### Directions for this task
Scan the entries below and state how many lines contain "texture". No other output.

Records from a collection
━━━━━━━━━━━━━━━━

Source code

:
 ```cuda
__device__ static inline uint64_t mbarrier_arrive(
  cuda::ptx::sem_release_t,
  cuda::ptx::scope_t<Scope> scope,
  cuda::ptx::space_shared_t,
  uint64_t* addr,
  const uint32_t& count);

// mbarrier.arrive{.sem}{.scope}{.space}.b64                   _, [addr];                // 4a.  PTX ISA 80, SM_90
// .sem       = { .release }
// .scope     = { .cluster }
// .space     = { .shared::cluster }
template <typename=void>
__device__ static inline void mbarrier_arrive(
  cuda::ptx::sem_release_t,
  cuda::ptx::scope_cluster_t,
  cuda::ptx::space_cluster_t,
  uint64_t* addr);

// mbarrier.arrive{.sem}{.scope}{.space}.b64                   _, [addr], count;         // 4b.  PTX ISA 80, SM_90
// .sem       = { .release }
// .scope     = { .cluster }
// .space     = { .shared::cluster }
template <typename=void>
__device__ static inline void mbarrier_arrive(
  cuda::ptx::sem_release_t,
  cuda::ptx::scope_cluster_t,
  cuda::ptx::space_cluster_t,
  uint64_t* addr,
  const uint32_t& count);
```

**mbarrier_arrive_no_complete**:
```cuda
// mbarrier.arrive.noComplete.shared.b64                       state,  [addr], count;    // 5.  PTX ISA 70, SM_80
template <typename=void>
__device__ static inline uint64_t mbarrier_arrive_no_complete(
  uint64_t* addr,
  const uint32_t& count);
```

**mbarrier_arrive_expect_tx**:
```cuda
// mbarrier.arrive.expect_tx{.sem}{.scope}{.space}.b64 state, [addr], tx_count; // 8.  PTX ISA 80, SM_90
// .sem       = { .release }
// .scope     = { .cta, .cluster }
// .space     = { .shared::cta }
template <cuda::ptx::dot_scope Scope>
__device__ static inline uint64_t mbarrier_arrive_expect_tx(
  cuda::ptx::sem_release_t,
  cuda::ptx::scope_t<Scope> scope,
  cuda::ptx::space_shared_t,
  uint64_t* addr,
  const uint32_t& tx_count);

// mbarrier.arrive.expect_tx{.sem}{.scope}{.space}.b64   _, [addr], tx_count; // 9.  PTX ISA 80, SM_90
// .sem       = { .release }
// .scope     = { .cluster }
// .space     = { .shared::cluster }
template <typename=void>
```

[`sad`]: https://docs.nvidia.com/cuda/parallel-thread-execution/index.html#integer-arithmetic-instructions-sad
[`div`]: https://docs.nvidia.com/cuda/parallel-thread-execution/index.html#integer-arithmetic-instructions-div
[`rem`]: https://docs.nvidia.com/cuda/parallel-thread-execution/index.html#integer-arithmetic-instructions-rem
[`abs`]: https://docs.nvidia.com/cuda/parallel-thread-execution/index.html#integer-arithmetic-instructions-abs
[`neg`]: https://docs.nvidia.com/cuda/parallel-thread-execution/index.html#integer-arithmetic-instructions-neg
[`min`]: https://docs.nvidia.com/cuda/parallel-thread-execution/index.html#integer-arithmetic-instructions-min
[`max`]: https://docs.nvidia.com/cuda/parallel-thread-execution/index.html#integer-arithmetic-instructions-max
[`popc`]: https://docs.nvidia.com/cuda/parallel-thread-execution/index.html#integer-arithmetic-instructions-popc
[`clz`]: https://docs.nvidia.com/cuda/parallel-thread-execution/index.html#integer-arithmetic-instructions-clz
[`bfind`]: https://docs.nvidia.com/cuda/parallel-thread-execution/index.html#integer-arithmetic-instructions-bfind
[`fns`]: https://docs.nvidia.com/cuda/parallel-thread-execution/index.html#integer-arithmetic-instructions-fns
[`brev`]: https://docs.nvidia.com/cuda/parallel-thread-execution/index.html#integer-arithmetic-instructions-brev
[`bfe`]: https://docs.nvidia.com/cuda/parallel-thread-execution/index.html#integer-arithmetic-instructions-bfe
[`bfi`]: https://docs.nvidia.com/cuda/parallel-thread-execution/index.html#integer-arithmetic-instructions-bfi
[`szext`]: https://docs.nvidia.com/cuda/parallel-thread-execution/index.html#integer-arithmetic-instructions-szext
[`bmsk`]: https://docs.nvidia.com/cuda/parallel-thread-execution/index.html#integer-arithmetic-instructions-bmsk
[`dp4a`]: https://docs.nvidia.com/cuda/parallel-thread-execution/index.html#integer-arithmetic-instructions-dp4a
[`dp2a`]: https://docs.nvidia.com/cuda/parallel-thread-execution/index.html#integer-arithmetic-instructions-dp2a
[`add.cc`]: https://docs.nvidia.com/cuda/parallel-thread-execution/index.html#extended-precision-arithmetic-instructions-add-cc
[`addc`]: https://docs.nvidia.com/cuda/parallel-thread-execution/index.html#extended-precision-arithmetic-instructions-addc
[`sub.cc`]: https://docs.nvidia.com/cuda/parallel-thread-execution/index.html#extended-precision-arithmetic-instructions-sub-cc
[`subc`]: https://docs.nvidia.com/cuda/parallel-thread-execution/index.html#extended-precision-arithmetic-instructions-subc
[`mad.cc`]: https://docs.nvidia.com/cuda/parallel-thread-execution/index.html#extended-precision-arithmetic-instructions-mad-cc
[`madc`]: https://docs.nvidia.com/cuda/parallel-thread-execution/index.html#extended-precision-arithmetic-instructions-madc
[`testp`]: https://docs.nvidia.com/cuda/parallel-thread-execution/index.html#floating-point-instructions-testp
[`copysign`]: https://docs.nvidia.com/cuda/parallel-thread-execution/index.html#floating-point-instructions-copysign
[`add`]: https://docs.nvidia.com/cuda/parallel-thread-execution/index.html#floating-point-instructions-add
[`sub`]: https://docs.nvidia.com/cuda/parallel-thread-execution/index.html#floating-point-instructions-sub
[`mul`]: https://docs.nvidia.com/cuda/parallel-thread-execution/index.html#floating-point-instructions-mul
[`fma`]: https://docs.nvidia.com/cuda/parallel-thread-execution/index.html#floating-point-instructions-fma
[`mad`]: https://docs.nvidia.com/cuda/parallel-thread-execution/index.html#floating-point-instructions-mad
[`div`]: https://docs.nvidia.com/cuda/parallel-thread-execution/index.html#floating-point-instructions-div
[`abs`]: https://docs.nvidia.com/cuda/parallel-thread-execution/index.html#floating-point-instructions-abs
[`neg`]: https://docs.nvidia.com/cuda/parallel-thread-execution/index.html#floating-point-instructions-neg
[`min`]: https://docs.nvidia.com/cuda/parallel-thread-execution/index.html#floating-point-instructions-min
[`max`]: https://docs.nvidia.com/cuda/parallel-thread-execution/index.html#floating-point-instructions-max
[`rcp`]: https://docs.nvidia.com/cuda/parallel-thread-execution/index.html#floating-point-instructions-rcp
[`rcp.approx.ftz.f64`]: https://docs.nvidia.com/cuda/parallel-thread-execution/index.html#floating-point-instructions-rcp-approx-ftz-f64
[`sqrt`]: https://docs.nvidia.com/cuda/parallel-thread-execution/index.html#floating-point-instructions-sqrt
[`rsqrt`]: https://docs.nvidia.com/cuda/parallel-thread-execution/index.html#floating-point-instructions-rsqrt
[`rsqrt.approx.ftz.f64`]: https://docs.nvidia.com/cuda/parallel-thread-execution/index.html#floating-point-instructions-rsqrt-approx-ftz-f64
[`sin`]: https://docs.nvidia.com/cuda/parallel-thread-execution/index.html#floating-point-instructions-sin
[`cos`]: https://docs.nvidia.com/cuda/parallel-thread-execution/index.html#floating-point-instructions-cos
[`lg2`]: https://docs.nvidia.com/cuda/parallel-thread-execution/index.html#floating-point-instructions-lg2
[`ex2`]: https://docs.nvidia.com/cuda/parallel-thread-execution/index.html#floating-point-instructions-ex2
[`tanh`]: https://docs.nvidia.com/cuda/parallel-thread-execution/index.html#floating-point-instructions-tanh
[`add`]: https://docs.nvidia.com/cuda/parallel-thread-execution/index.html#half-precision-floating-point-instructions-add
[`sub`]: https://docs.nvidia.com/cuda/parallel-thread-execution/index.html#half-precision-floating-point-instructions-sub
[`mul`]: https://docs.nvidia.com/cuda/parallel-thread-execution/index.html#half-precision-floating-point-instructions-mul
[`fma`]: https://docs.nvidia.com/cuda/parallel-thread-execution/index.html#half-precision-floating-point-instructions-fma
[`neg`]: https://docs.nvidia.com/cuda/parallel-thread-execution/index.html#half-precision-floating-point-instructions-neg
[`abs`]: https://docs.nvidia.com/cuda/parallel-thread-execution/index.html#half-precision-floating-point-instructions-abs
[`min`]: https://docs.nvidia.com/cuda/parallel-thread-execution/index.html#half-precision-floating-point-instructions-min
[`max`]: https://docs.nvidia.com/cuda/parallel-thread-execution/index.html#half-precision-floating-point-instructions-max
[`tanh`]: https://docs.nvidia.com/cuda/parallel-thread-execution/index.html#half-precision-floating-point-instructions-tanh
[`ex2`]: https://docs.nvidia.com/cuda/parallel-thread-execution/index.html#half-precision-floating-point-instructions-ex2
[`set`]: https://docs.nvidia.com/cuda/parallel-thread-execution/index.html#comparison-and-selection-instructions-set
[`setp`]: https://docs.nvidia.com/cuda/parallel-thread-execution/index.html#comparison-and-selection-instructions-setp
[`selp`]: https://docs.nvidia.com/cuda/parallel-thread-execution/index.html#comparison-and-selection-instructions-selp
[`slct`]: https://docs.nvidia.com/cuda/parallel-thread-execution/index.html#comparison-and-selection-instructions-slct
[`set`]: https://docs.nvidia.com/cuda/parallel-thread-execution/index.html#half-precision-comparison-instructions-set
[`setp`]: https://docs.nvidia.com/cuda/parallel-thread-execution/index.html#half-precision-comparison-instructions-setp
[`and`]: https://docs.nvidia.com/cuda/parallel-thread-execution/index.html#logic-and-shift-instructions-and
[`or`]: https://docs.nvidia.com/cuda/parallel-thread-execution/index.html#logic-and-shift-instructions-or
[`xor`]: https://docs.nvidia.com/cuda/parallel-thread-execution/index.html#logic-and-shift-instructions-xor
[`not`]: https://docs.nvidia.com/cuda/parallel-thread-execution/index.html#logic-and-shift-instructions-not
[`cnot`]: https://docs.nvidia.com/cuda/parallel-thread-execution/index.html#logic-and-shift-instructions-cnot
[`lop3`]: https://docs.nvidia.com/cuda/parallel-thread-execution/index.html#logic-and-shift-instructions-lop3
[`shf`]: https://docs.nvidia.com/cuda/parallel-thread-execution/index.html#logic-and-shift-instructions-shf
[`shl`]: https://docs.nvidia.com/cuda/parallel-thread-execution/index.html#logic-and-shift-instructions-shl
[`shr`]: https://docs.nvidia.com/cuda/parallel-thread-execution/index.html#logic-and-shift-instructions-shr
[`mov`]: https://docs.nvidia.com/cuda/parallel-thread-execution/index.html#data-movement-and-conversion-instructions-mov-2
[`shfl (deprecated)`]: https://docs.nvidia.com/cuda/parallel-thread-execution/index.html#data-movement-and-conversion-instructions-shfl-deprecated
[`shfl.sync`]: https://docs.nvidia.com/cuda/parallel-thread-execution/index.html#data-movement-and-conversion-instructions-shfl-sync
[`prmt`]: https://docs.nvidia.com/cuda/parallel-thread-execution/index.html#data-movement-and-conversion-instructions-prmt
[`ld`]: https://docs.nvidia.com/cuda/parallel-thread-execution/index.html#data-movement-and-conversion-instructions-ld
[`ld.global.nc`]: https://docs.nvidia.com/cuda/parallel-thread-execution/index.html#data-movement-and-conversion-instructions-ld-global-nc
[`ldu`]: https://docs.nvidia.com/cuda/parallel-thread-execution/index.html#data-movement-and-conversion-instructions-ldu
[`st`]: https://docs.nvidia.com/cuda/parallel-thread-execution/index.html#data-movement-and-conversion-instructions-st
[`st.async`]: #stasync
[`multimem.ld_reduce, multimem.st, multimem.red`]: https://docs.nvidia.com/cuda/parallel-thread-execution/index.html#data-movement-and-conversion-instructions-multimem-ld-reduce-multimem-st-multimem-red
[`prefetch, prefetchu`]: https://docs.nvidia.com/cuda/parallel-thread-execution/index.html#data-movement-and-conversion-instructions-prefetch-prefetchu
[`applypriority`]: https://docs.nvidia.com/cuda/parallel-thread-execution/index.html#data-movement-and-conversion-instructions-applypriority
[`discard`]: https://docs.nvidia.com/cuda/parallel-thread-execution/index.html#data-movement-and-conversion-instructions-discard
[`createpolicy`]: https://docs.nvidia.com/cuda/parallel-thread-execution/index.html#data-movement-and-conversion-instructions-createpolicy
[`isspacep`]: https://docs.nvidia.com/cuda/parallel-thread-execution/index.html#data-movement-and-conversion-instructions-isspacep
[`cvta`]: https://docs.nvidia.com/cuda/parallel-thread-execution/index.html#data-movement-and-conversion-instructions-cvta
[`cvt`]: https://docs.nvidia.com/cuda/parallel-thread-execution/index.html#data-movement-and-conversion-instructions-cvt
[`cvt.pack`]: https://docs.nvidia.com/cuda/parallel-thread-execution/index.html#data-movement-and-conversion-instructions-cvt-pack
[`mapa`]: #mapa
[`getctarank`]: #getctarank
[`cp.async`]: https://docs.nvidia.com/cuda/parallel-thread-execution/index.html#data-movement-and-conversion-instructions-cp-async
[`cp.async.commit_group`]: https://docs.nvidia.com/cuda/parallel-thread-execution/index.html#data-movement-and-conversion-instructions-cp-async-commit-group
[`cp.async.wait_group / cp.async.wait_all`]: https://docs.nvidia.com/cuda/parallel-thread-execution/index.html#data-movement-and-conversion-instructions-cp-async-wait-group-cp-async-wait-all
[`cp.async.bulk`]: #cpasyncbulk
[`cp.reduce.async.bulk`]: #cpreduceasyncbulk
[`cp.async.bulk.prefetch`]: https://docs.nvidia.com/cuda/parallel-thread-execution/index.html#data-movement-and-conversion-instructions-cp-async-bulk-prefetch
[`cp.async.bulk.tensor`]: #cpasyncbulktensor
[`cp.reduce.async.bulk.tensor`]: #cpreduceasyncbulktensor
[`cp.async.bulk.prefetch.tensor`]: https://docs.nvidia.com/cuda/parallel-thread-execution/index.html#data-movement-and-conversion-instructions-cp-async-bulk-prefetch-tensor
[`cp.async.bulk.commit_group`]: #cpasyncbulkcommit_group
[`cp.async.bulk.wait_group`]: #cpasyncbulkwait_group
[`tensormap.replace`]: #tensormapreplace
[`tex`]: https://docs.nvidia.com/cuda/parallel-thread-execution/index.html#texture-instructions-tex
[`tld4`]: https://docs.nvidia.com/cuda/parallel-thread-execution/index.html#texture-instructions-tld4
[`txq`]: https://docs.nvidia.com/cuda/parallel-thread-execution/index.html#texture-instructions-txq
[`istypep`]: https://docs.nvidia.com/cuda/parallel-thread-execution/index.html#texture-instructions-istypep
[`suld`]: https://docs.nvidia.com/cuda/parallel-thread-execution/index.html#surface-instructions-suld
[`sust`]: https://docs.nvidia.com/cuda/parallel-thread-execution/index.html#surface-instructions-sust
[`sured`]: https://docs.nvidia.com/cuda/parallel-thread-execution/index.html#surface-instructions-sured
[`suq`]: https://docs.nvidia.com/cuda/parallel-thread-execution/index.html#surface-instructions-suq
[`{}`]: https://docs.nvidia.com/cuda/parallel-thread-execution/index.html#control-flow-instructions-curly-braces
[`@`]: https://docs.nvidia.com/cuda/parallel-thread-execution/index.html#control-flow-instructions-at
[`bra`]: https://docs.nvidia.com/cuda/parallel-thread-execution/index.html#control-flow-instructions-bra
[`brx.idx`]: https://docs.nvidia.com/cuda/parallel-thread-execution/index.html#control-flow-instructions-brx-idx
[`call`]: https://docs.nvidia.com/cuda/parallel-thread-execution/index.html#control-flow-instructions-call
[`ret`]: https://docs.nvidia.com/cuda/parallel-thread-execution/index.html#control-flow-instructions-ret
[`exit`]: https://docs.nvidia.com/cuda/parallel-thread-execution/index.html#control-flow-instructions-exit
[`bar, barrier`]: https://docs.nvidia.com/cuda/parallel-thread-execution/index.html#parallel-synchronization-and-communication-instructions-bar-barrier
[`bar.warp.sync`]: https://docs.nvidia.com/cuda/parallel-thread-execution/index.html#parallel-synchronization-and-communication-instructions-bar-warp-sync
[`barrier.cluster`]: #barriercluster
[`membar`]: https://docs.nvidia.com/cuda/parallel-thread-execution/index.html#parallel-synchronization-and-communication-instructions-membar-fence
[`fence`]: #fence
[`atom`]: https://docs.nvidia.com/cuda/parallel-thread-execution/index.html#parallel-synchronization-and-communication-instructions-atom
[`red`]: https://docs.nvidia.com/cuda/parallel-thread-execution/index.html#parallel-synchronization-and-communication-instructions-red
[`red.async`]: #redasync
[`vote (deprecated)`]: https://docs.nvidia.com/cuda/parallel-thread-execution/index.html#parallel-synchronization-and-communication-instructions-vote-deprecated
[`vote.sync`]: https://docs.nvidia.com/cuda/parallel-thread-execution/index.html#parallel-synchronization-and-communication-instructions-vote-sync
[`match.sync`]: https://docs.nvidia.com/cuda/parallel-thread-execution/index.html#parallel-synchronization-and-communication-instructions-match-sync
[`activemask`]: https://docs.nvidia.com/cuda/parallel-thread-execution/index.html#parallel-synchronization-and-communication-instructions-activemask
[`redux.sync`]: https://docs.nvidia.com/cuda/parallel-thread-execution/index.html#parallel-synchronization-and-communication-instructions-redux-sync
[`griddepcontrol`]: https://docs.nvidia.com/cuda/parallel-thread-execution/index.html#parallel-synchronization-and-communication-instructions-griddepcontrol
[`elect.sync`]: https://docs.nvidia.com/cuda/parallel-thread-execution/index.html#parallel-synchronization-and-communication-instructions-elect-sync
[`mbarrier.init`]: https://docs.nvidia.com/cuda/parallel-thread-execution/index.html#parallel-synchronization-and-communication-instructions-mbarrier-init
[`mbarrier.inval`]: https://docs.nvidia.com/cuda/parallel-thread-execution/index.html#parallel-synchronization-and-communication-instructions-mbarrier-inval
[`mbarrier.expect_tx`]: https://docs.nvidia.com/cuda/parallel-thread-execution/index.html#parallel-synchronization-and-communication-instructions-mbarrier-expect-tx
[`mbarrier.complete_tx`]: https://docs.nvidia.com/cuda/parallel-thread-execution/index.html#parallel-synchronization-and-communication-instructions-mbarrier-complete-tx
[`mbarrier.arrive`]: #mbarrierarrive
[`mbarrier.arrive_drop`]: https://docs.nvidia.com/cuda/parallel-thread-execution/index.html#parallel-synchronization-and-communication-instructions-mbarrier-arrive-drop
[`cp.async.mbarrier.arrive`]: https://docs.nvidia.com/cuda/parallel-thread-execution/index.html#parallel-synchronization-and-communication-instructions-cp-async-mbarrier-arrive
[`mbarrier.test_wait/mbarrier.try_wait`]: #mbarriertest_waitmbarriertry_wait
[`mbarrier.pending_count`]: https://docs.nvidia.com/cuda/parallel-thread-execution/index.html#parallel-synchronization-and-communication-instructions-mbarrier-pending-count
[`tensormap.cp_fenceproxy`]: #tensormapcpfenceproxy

━━━━━━━━━━━━━━━━

### Task solution
4